*YOUR OBJECTIVE:* Output verbatim the lines of the data from the line containing "Strålsamlare" through the end of the data, both included. Leave the pictures out.

*EXTRACTED ENTRIES:*
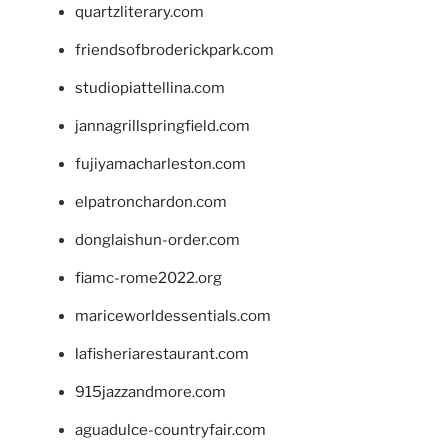
quartzliterary.com
friendsofbroderickpark.com
studiopiattellina.com
jannagrillspringfield.com
fujiyamacharleston.com
elpatronchardon.com
donglaishun-order.com
fiamc-rome2022.org
mariceworldessentials.com
lafisheriarestaurant.com
915jazzandmore.com
aguadulce-countryfair.com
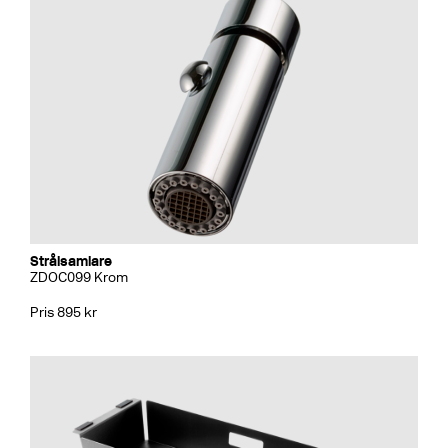
Strålsamlare
ZDOC099 Krom
Pris 895 kr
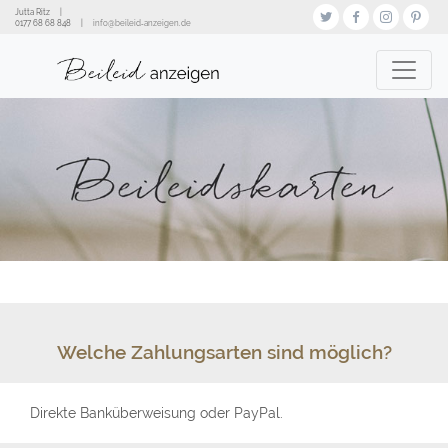
Direkt
Jutta Ritz
|
zum
0177 68 68 848
|
info@beileid‑anzeigen.de
Inhalt
Welche Zahlungsarten sind möglich?
Direkte Banküberweisung oder PayPal.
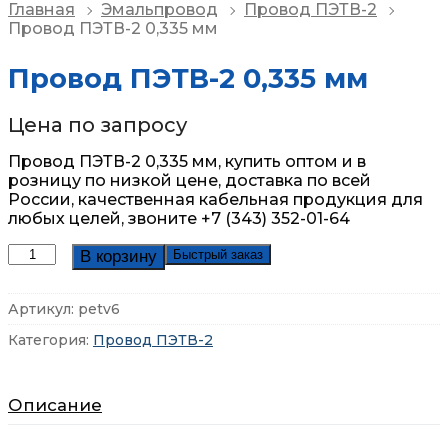
Главная
Эмальпровод
Провод ПЭТВ-2
Провод ПЭТВ-2 0,335 мм
Провод ПЭТВ-2 0,335 мм
Цена по запросу
Провод ПЭТВ-2 0,335 мм, купить оптом и в
розницу по низкой цене, доставка по всей
России,
качественная кабельная продукция для
любых целей, звоните +7 (343) 352-01-64
Количество
В корзину
Быстрый заказ
товара
Провод
Артикул:
petv6
ПЭТВ-2
0,335
Категория:
Провод ПЭТВ-2
мм
Описание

*REPLY TO THE EXERCISE:*
Strålsamlare
ZDOC099 Krom
Pris 895 kr
Direkt
Jutta Ritz
|
zum
0177 68 68 848
|
info@beileid‑anzeigen.de
Inhalt
Welche Zahlungsarten sind möglich?
Direkte Banküberweisung oder PayPal.
Главная
Эмальпровод
Провод ПЭТВ-2
Провод ПЭТВ-2 0,335 мм
Провод ПЭТВ-2 0,335 мм
Цена по запросу
Провод ПЭТВ-2 0,335 мм, купить оптом и в
розницу по низкой цене, доставка по всей
России,
качественная кабельная продукция для
любых целей, звоните +7 (343) 352-01-64
Количество
В корзину
Быстрый заказ
товара
Провод
Артикул:
petv6
ПЭТВ-2
0,335
Категория:
Провод ПЭТВ-2
мм
Описание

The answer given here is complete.